Behind these cards is a small stack of yarmulkes, some from bar mitzvahs, and a single black one that was my dad's. 

There is also a heart-shaped cookie tin with Superman on its lid where an intricately carved ivory necklace and a simple ivory bracelet reside, no longer worn because of the ivories' origin.

My father's watch, unable to be repaired, is there too.








But what I see first when I open this desk is a photograph of me.  

It is part of a passport photo.  Removing my sister's and mother's images from this photocopy, I had used this single picture of me in a tiny collage, 

I look perhaps 5 years old, wearing a white blouse with a Peter Pan collar and bangs cut in the manner popular then, and never seen today.

The passport allowed us to travel to Tucson, Az where my mum and I spent one or two months for me to get relief from my asthma.  

Memories of that time exist solely through photographs of me in jodhpurs sitting atop a horse named Jigger and a now-missing image of me with braids tied with beautiful ribbons, standing in front of a Christmas tree at the nearby clubhouse.

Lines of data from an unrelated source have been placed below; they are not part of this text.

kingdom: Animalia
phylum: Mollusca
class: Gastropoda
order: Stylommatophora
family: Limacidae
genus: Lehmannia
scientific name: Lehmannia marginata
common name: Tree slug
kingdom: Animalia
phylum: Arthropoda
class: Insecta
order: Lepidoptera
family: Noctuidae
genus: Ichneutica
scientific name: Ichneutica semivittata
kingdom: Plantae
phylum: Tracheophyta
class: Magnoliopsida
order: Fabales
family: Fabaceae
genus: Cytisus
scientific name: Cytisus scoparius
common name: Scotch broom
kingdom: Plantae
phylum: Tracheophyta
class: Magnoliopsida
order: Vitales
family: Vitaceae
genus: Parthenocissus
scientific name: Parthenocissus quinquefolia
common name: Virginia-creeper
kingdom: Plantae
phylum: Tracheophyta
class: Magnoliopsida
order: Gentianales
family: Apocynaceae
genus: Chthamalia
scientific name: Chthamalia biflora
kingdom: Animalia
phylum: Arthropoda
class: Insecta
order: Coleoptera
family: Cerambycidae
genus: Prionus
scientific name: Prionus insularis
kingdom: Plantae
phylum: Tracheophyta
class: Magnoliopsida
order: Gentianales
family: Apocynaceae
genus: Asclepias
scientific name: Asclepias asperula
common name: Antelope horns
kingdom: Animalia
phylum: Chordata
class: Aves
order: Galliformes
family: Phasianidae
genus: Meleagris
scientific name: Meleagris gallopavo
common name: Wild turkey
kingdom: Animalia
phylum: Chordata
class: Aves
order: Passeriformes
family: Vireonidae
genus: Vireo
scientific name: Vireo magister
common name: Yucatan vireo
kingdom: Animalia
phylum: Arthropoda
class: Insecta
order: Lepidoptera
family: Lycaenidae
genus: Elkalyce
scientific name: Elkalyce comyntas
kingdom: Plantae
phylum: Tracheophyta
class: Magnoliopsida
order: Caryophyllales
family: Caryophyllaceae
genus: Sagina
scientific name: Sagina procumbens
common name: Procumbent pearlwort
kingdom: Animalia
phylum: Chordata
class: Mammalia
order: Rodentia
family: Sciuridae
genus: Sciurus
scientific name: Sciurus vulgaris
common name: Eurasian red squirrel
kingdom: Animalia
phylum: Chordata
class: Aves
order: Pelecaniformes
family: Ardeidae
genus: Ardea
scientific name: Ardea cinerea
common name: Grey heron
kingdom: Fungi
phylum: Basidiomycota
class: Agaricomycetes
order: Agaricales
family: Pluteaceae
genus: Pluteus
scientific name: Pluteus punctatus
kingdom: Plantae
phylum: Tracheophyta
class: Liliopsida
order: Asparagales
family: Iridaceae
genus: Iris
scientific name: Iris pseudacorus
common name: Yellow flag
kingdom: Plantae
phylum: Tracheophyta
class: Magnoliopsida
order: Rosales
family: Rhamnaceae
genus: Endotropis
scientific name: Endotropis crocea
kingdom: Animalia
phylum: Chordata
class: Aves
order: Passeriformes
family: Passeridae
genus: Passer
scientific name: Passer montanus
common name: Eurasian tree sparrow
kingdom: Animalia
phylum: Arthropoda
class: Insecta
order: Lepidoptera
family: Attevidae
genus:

Yesterday, when I told a friend of the strong attachment I felt to this photograph of my young self, she asked me what I was like then.  Was I quiet? Shy? Outgoing?

 I said that I didn't know but that I remember my dad telling me that sometime during my time in the desert, I had started lying "rigid as a board" (his words) refusing to let my mother help me to dress.  

So I conclude that I was already strong-willed and stubborn!

But my attachment to the photograph rests less with who I was and more with the not knowing.

I think of that little girl just beginning her journey, not looking to her past or imagining her future.  

Unaware of the challenges and joys and disappointments that lay ahead.

Unaware too of the choices she would make.

                        I am proud of her!